Required tasks:
A: In the Lakers–Nuggets game recap, reproduce everything from "But the young" down to "and six ties.".
B: Answer these from the Lakers–Nuggets game recap:
(i) How many points did the Lakers reserves score?
(ii) What was the score at halftime?
(iii) How many lead changes and ties did the first quarter see?

Document text:
################

Their 126-114 win over the Nuggets to begin the Western Conference Finals is their first Game 1 win of the 2020 playoffs and snaps a four-game skid in Game 1s leading back to the first round of the 2012 playoffs.

Their All-Stars led from the front as LeBron James finished with 15 points, 12 assists, and six rebounds while Anthony Davis also stuffed the stat sheet with 37 points, and 10 rebounds. The Lakers reserves showed up, scoring 48 points led by Dwight Howard who had 13 points.

Meanwhile, for the Nuggets, their superstars Nikola Jokic and Jamal Murray only combined for 42 points on 15-of-26 shooting from the field but were battling foul trouble and couldn’t impact the game as they would have liked.

For more, here are the biggest observations from this game:

1. Superstars shine in high-scoring 1st Q duel

Lakers have had great 1st quarters in these 2020 playoffs, averaging a league-best 31.2 points. Nothing changed in this one as they raced to 36 points on 13-of-22 (59.1%) shooting from the field.

Rajon Rondo and Los Angeles’ two All-NBA players in LeBron and AD had their hands all over this period, scoring or assisting on 31 of the team’s 36 points in the first quarter. AD led the way with 14 points, four rebounds, and two assists.

But the young Nuggets were right up there with the Lakers. Courtesy of Jamal Murray’s buzzer-beating three, the Nuggets took a 38-36 lead at the end of the first 12 minutes.

Denver’s two superstars in Murray and Jokic (11 points, three rebounds, two assists) were responsible for 32 of the team’s 38 points in the period as the team shot 14-of-22 (63.6%) from the field in a quarter that saw four lead changes and six ties.

The rest of the game saw just one lead change and tie.

2. Lakers’ huge 2nd quarter

Los Angeles jumped to a 70-59 halftime lead on the back of a huge second quarter. The experienced squad outscored the Nuggets 34-21 including a 20-3 over the first 5:52 minutes of the second quarter.

James was responsible for scoring 10 of those points including a couple of thunderous slams.

During the run, Lakers shot 7-8 from the field while restricting the Nuggets to just the one field goal and forcing them into six turnovers.

################

[Rows of the dataset]
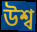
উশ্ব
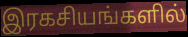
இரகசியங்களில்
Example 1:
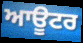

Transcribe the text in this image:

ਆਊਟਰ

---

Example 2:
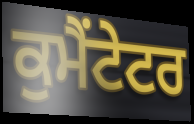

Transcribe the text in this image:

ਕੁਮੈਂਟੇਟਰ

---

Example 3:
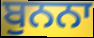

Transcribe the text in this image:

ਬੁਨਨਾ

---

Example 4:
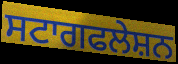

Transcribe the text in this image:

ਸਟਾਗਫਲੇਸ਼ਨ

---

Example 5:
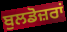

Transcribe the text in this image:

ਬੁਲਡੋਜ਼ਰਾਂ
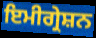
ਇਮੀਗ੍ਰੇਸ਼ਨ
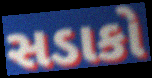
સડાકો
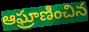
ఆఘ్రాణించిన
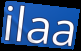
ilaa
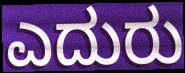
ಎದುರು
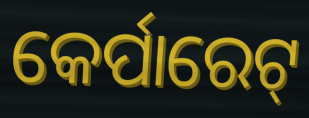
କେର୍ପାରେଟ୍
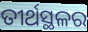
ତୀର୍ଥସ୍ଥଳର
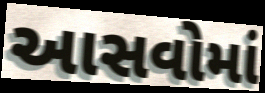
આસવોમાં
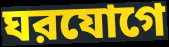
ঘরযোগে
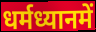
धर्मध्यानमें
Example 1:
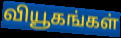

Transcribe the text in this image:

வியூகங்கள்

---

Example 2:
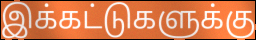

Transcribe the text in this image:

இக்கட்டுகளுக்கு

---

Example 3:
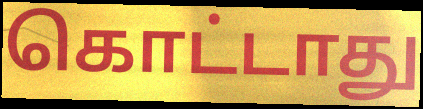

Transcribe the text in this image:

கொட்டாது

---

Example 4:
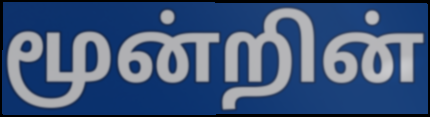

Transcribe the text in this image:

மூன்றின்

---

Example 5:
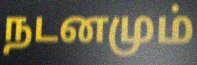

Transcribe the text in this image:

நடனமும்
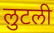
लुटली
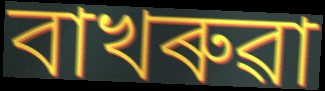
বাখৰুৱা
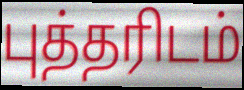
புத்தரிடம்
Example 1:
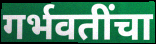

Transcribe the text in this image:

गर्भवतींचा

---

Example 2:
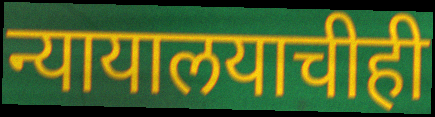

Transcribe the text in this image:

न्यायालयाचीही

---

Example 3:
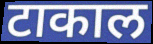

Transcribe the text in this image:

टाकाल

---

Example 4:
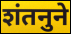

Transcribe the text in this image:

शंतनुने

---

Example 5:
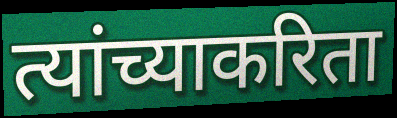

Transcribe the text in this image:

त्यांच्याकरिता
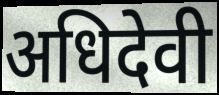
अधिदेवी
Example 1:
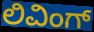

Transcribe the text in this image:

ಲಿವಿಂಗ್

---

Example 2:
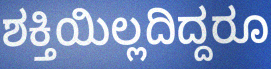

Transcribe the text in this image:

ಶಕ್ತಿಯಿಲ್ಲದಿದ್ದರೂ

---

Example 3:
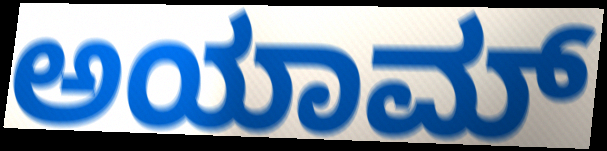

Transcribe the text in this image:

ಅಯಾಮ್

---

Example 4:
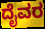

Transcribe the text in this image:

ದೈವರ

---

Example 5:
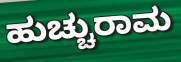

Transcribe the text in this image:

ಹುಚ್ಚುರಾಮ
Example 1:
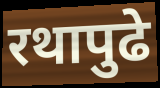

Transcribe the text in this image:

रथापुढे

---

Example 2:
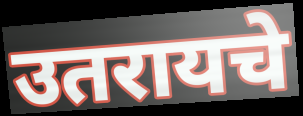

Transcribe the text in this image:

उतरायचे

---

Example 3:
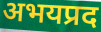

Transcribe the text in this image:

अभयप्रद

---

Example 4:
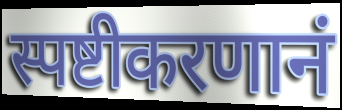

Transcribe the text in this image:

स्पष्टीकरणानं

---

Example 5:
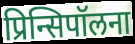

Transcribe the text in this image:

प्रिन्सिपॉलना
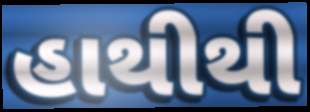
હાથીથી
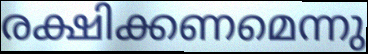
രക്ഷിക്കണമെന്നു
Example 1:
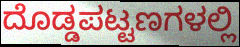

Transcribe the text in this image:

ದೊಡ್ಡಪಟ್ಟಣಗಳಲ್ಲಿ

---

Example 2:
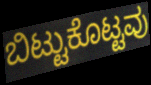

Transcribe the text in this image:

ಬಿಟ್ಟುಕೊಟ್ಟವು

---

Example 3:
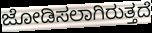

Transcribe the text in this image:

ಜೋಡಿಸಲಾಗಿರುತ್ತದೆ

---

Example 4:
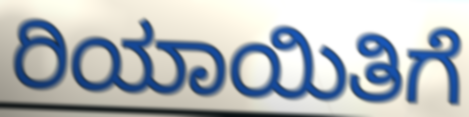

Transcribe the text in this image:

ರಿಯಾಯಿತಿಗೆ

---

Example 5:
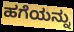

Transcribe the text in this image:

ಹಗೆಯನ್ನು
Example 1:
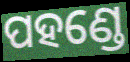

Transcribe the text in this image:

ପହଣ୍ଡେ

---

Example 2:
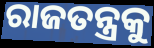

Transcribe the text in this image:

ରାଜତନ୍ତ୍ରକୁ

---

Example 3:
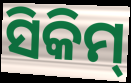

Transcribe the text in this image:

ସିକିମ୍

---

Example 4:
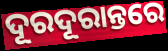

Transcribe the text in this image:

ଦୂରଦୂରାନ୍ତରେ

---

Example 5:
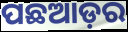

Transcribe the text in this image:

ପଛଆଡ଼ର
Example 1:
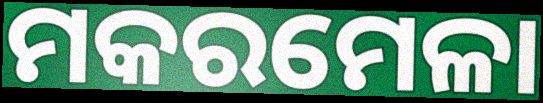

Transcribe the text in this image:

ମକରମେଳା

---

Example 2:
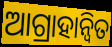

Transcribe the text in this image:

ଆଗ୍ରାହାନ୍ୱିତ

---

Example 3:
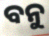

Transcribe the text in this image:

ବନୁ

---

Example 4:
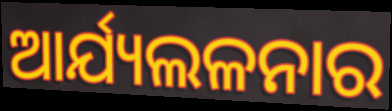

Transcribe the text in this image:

################

Outputs:
A:
But the young Nuggets were right up there with the Lakers. Courtesy of Jamal Murray’s buzzer-beating three, the Nuggets took a 38-36 lead at the end of the first 12 minutes.

Denver’s two superstars in Murray and Jokic (11 points, three rebounds, two assists) were responsible for 32 of the team’s 38 points in the period as the team shot 14-of-22 (63.6%) from the field in a quarter that saw four lead changes and six ties.

B:
(i) 48 points
(ii) 70-59, with Los Angeles leading
(iii) Four lead changes and six ties